La partita USA-Turchia dei Mondiali di calcio 2026 disputata ieri ha regalato uno spettacolo inatteso non solo sul campo, ma anche sugli spalti. Tra le celebrità presenti allo stadio, due nomi hanno catturato l’attenzione del pubblico e scatenato una vera e propria valanga di reazioni sui social: Ed Norton e Brad Pitt, insieme dopo anni dalla loro collaborazione in uno dei film cult più amati della storia del cinema.
I due attori, protagonisti di Fight Club nel 1999, sono stati avvistati seduti uno accanto all’altro durante la partita, insieme ad altre star di Hollywood come Colin Farrell. Ma è stata proprio la presenza simultanea di Norton e Pitt a far esplodere internet, con migliaia di utenti che hanno immediatamente colto l’occasione per fare riferimento al celebre thriller psicologico diretto da David Fincher.

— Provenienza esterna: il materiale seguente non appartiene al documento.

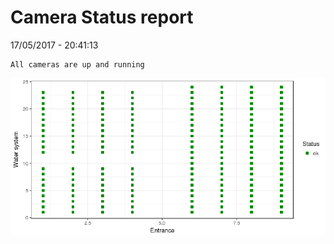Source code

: Camera Status report
================
17/05/2017 - 20:41:13

    All cameras are up and running

![](camreport_files/figure-markdown_github/unnamed-chunk-2-1.png)
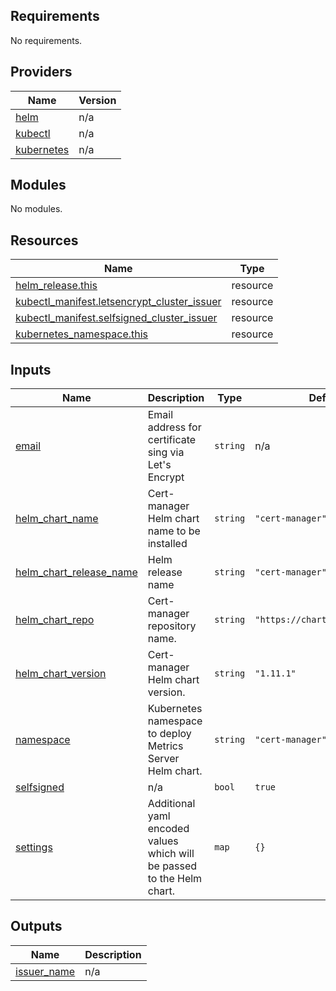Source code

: <!-- BEGIN_TF_DOCS -->
## Requirements

No requirements.

## Providers

| Name | Version |
|------|---------|
| <a name="provider_helm"></a> [helm](#provider\_helm) | n/a |
| <a name="provider_kubectl"></a> [kubectl](#provider\_kubectl) | n/a |
| <a name="provider_kubernetes"></a> [kubernetes](#provider\_kubernetes) | n/a |

## Modules

No modules.

## Resources

| Name | Type |
|------|------|
| [helm_release.this](https://registry.terraform.io/providers/hashicorp/helm/latest/docs/resources/release) | resource |
| [kubectl_manifest.letsencrypt_cluster_issuer](https://registry.terraform.io/providers/gavinbunney/kubectl/latest/docs/resources/manifest) | resource |
| [kubectl_manifest.selfsigned_cluster_issuer](https://registry.terraform.io/providers/gavinbunney/kubectl/latest/docs/resources/manifest) | resource |
| [kubernetes_namespace.this](https://registry.terraform.io/providers/hashicorp/kubernetes/latest/docs/resources/namespace) | resource |

## Inputs

| Name | Description | Type | Default | Required |
|------|-------------|------|---------|:--------:|
| <a name="input_email"></a> [email](#input\_email) | Email address for certificate sing via Let's Encrypt | `string` | n/a | yes |
| <a name="input_helm_chart_name"></a> [helm\_chart\_name](#input\_helm\_chart\_name) | Cert-manager Helm chart name to be installed | `string` | `"cert-manager"` | no |
| <a name="input_helm_chart_release_name"></a> [helm\_chart\_release\_name](#input\_helm\_chart\_release\_name) | Helm release name | `string` | `"cert-manager"` | no |
| <a name="input_helm_chart_repo"></a> [helm\_chart\_repo](#input\_helm\_chart\_repo) | Cert-manager repository name. | `string` | `"https://charts.jetstack.io"` | no |
| <a name="input_helm_chart_version"></a> [helm\_chart\_version](#input\_helm\_chart\_version) | Cert-manager Helm chart version. | `string` | `"1.11.1"` | no |
| <a name="input_namespace"></a> [namespace](#input\_namespace) | Kubernetes namespace to deploy Metrics Server Helm chart. | `string` | `"cert-manager"` | no |
| <a name="input_selfsigned"></a> [selfsigned](#input\_selfsigned) | n/a | `bool` | `true` | no |
| <a name="input_settings"></a> [settings](#input\_settings) | Additional yaml encoded values which will be passed to the Helm chart. | `map` | `{}` | no |

## Outputs

| Name | Description |
|------|-------------|
| <a name="output_issuer_name"></a> [issuer\_name](#output\_issuer\_name) | n/a |
<!-- END_TF_DOCS -->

Per chi non avesse visto il film, ormai uscito 27 anni fa, Fight Club racconta la storia di due uomini che danno vita a un club clandestino di combattimenti a mani nude. Il colpo di scena finale rivela che il personaggio interpretato da Brad Pitt non esiste realmente: è soltanto una proiezione della psiche danneggiata del protagonista interpretato da Ed Norton. Un twist narrativo che ha segnato un’intera generazione di cinefili e che continua a essere uno degli spoiler più discussi della cultura pop.
Proprio questo finale ha alimentato l’ironia collettiva sui social media. Vedere i due attori fianco a fianco nella realtà ha fatto scattare automaticamente la battuta: “Quindi Brad Pitt esiste davvero?“. I tweet e i post si sono moltiplicati a ritmo impressionante, con utenti di tutto il mondo che hanno scherzato sulla presenza “impossibile” dell’attore accanto al suo ex co-protagonista, giocando sul fatto che nel film il suo personaggio era solo immaginario.
La reunion inaspettata ha trasformato una normale partita di calcio in un momento virale, dimostrando ancora una volta come il fascino di Fight Club rimanga intatto a distanza di quasi tre decenni. Il film di Fincher, inizialmente accolto in modo controverso dalla critica, è riuscito a far parlare di sé anche ai mondiali di calcio. Il che è tutto dire.